◆ **ACTIVITY**: Recast every line of the records below as a JSON list of strings, one string per line, with blank lines and the pictures left out.

--- INFORMATION GIVEN ---

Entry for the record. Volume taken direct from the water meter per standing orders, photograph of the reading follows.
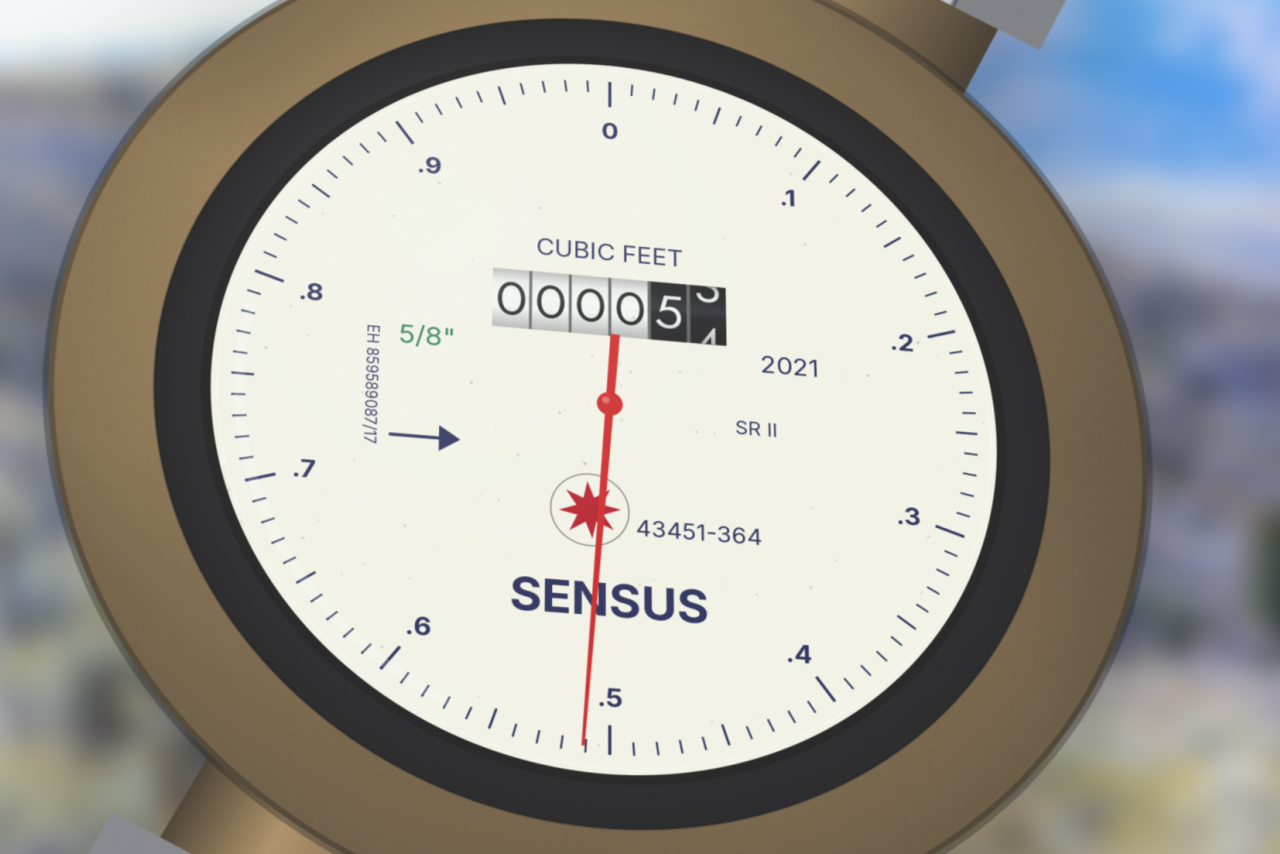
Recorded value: 53.51 ft³
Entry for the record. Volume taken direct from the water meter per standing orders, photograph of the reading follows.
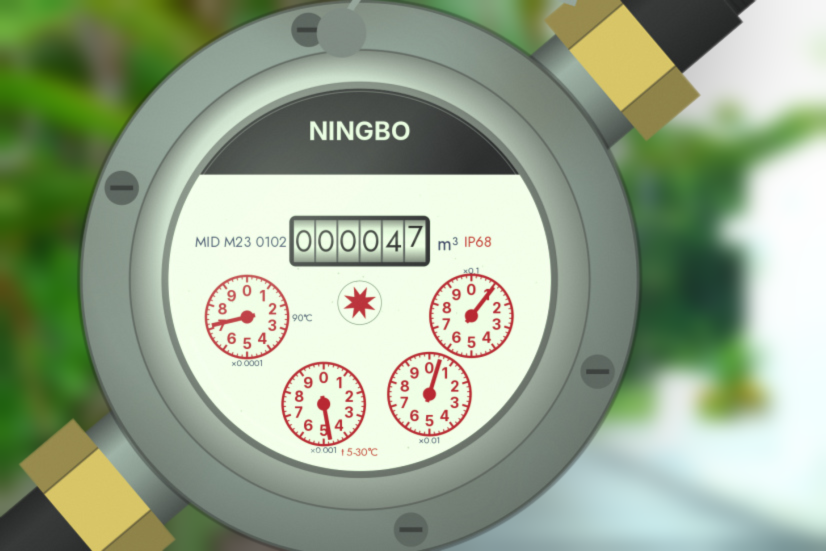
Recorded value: 47.1047 m³
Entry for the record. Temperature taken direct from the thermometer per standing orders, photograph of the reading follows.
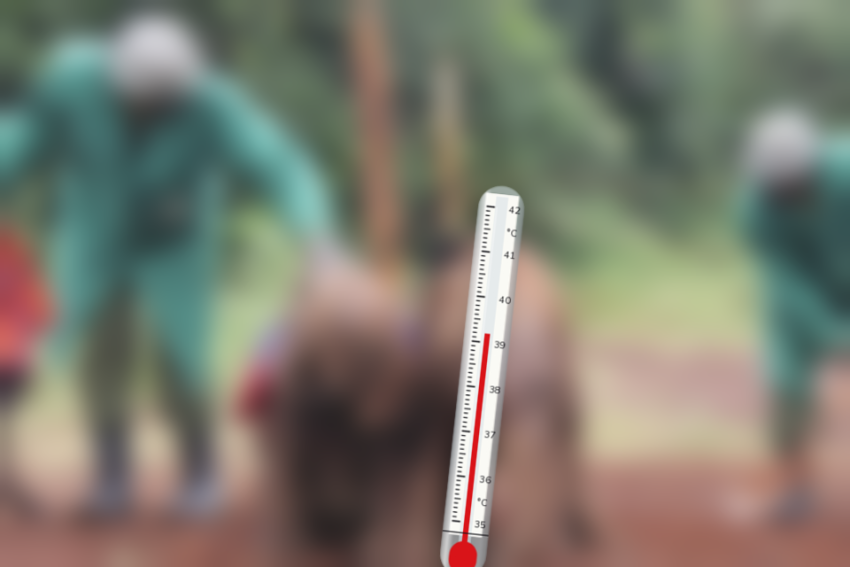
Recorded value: 39.2 °C
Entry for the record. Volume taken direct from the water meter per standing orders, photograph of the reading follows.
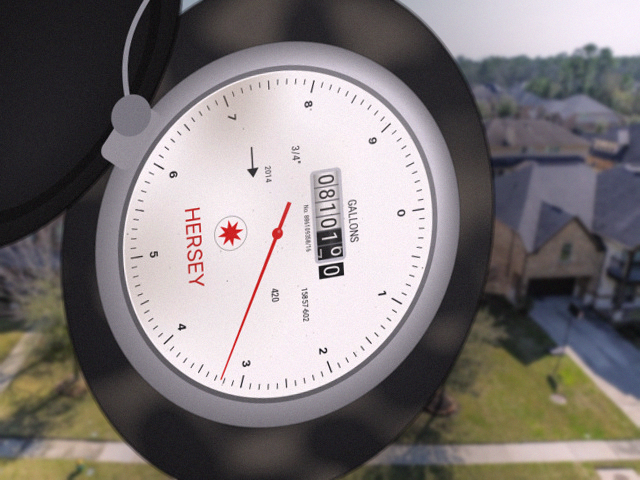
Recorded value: 810163.2 gal
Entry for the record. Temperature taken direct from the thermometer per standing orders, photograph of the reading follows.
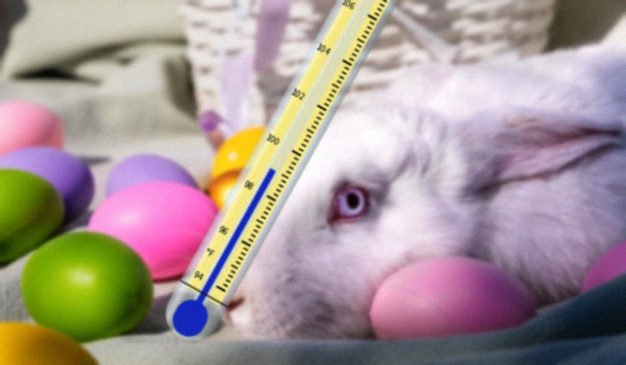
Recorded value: 99 °F
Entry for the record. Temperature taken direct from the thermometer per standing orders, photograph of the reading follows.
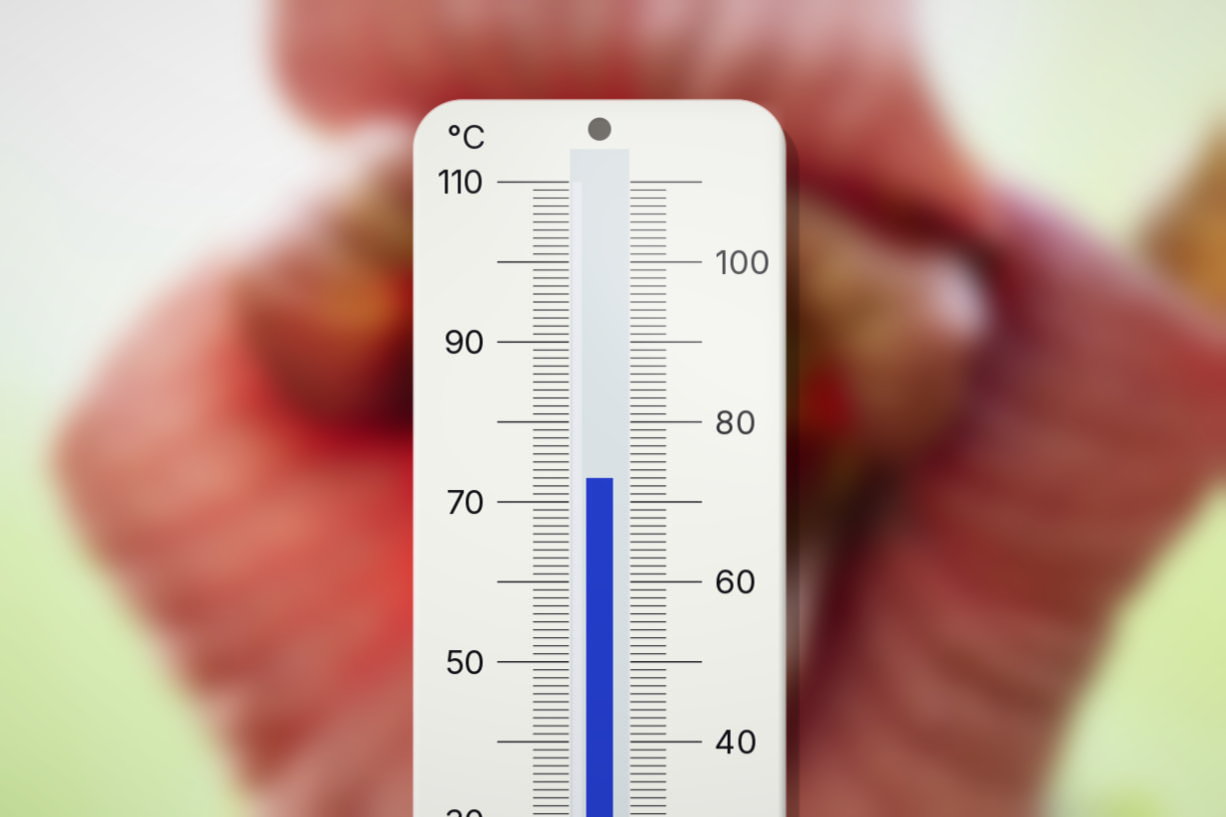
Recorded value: 73 °C
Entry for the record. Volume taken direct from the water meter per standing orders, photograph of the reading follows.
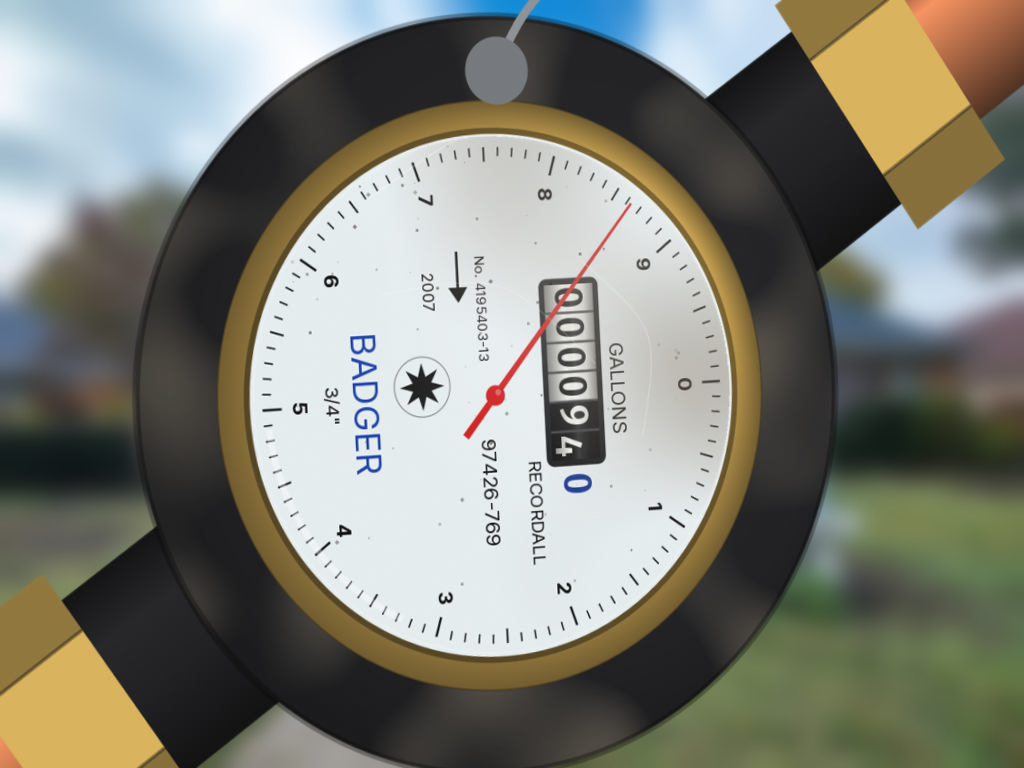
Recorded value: 938.6 gal
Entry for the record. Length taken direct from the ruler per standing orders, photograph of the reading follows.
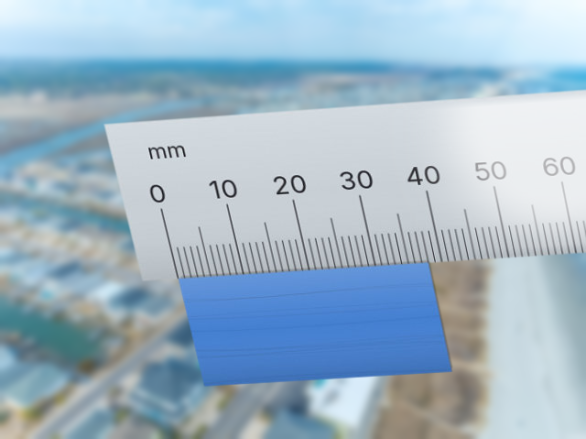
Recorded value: 38 mm
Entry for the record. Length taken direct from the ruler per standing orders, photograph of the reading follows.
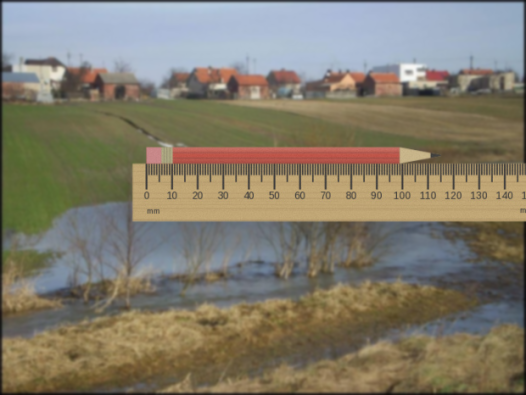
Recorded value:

---

◆ **OUTPUT FOR THIS EXERCISE**:
[
  "Entry for the record. Volume taken direct from the water meter per standing orders, photograph of the reading follows.",
  "Recorded value: 53.51 ft³",
  "Entry for the record. Volume taken direct from the water meter per standing orders, photograph of the reading follows.",
  "Recorded value: 47.1047 m³",
  "Entry for the record. Temperature taken direct from the thermometer per standing orders, photograph of the reading follows.",
  "Recorded value: 39.2 °C",
  "Entry for the record. Volume taken direct from the water meter per standing orders, photograph of the reading follows.",
  "Recorded value: 810163.2 gal",
  "Entry for the record. Temperature taken direct from the thermometer per standing orders, photograph of the reading follows.",
  "Recorded value: 99 °F",
  "Entry for the record. Temperature taken direct from the thermometer per standing orders, photograph of the reading follows.",
  "Recorded value: 73 °C",
  "Entry for the record. Volume taken direct from the water meter per standing orders, photograph of the reading follows.",
  "Recorded value: 938.6 gal",
  "Entry for the record. Length taken direct from the ruler per standing orders, photograph of the reading follows.",
  "Recorded value: 38 mm",
  "Entry for the record. Length taken direct from the ruler per standing orders, photograph of the reading follows.",
  "Recorded value:"
]